When the oceans rise...

Whoever says that the great flood of Noah’s time couldn’t have happened should visit Dili during the monsoon season.

This was the scene right outside the library, after a three-hour downpour. That was all it took to flood the library again, for the second time in seven months.


The difference was that, this time round, we were inside the library when the torrential rains came. As the water level rose slowly but surely, we started moving things to higher ground. A sense of desperation set in quickly as we watched each inch of ground go underwater…finally flowing into the library, from the back door. LS and I, and another local friend worked quickly, trying to contain the flood to just one area. But huge puddles of water started forming in the other rooms. That was when we realized that the water was actually seeping in through cracks on the floor and from the walls! So we were fighting a losing battle.
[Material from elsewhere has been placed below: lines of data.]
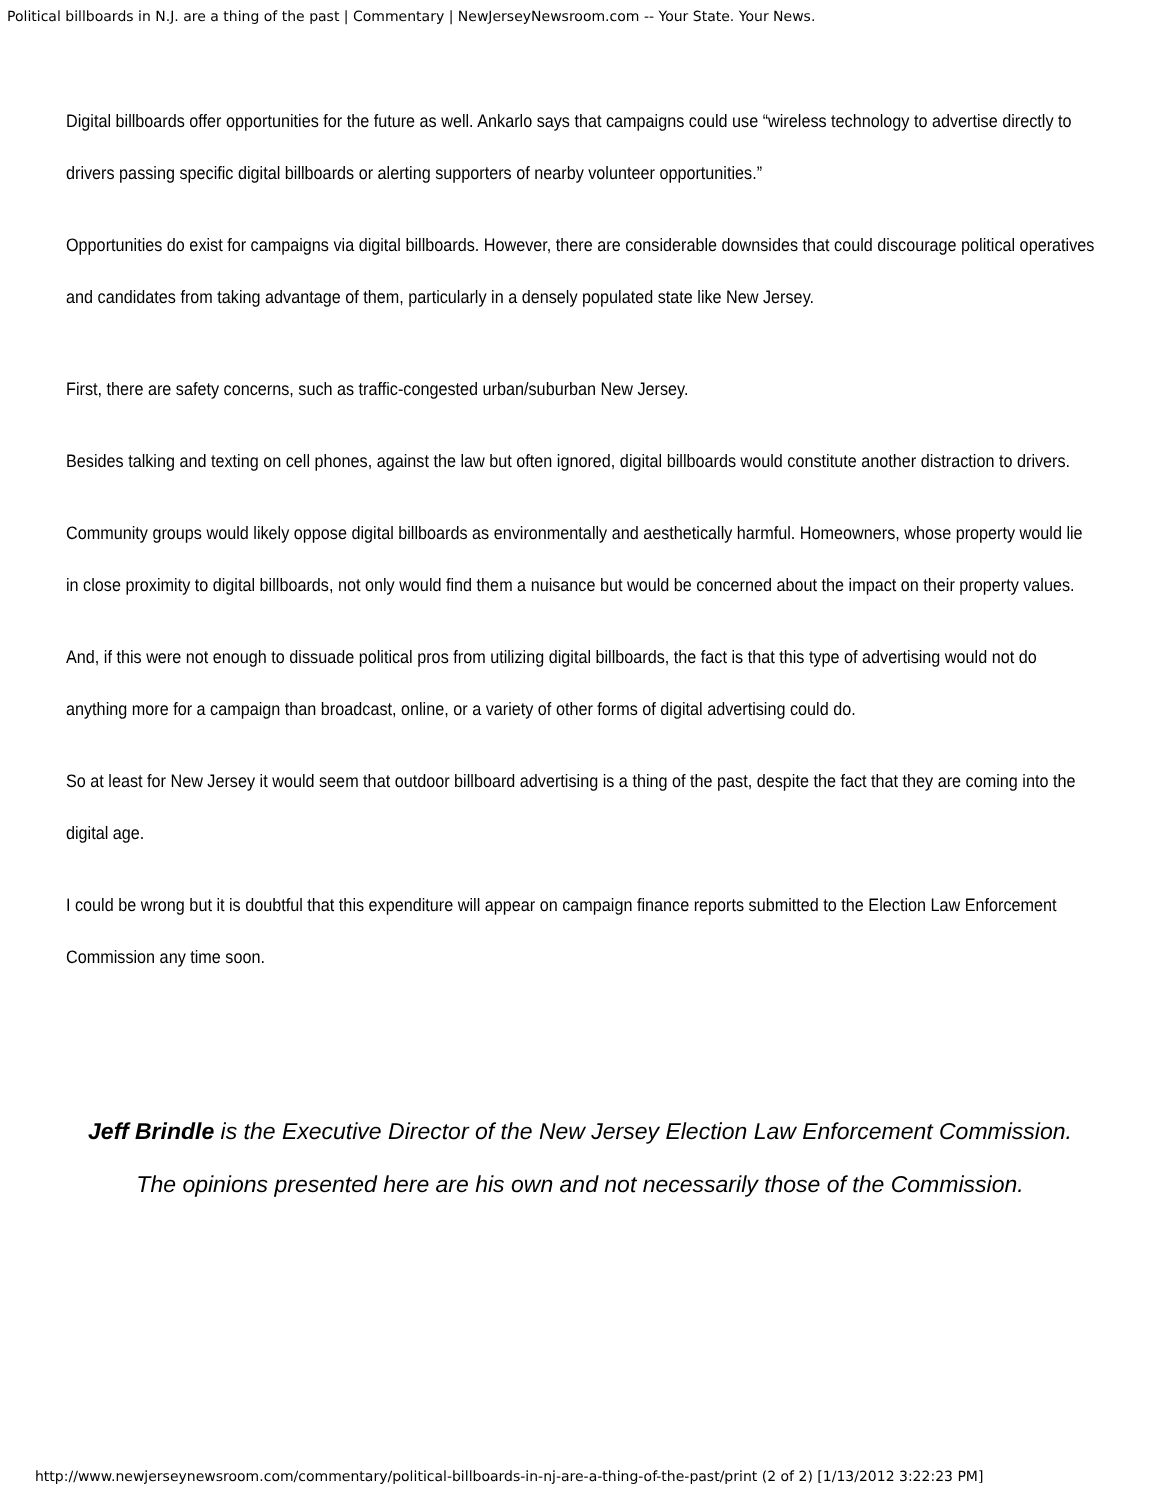Political billboards in N.J. are a thing of the past | Commentary | NewJerseyNewsroom.com -- Your State. Your News.
Digital billboards offer opportunities for the future as well. Ankarlo says that campaigns could use “wireless technology to advertise directly to drivers passing specific digital billboards or alerting supporters of nearby volunteer opportunities.”
Opportunities do exist for campaigns via digital billboards. However, there are considerable downsides that could discourage political operatives and candidates from taking advantage of them, particularly in a densely populated state like New Jersey.
First, there are safety concerns, such as traffic-congested urban/suburban New Jersey.
Besides talking and texting on cell phones, against the law but often ignored, digital billboards would constitute another distraction to drivers.
Community groups would likely oppose digital billboards as environmentally and aesthetically harmful. Homeowners, whose property would lie in close proximity to digital billboards, not only would find them a nuisance but would be concerned about the impact on their property values.
And, if this were not enough to dissuade political pros from utilizing digital billboards, the fact is that this type of advertising would not do anything more for a campaign than broadcast, online, or a variety of other forms of digital advertising could do.
So at least for New Jersey it would seem that outdoor billboard advertising is a thing of the past, despite the fact that they are coming into the digital age.
I could be wrong but it is doubtful that this expenditure will appear on campaign finance reports submitted to the Election Law Enforcement Commission any time soon.
Jeff Brindle is the Executive Director of the New Jersey Election Law Enforcement Commission.
The opinions presented here are his own and not necessarily those of the Commission.
http://www.newjerseynewsroom.com/commentary/political-billboards-in-nj-are-a-thing-of-the-past/print (2 of 2) [1/13/2012 3:22:23 PM]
As I mopped and cleaned and swept frantically, Genesis 7:11 came to mind.

“In the six hundredth year of Noah’s life, in the second month, the seventeenth day of the month, on that day all the foundations of the great deep were broken up, and the windows of heaven were opened.”

It wasn’t just rain that flooded the earth back then. The huge bodies of water underground also burst and gushed through the ground, the same way that water was flowing in from the ground. If ever there was any doubt that the great flood could have happened, it disappeared there and then!

Eventually we gave up trying to clean the library – the rain had stopped to a drizzle, but the water level all around the library was still very high. There was simply nowhere we could throw out the water from inside the library. We went home and left the cleanup for the next day.

On a random note, both floods have reminded me of William Carey, whose example encouraged me greatly amid all the splishing and splashing. A massive fire in 1812 devoured his printing shop at Seramore, India, destroying his completed Sanskrit dictionary, part of his Bengal dictionary, ten translations of the bible, amongst other important materials he had laboured to produce.

Carey is reported to have said these words in response to the huge setback.

“In one short evening, the labours of years are consumed. How unsearchable are the ways of God…The Lord has laid me low, that I may look more simply to Him.

The loss is heavy, but as traveling a road the second time is usually done with greater ease than the first time, so I trust the work will lose nothing of real value. We are not discouraged; indeed the work is already begun again in every language. We are cast down but not in despair.”

Unknown to Carey then, the fire brought his ministry to the world’s attention. In just over fifty days in England and Scotland alone, about ten thousand pounds were raised for rebuilding the printing press. So much funds poured in that Andrew Fuller, a leader of the mission in England told the fund-raising committee, “ We must stop the contributions.”

May the sheer tenacity and perseverance of our missionary predecessors inspire us to reach deep and find the strength to keep going.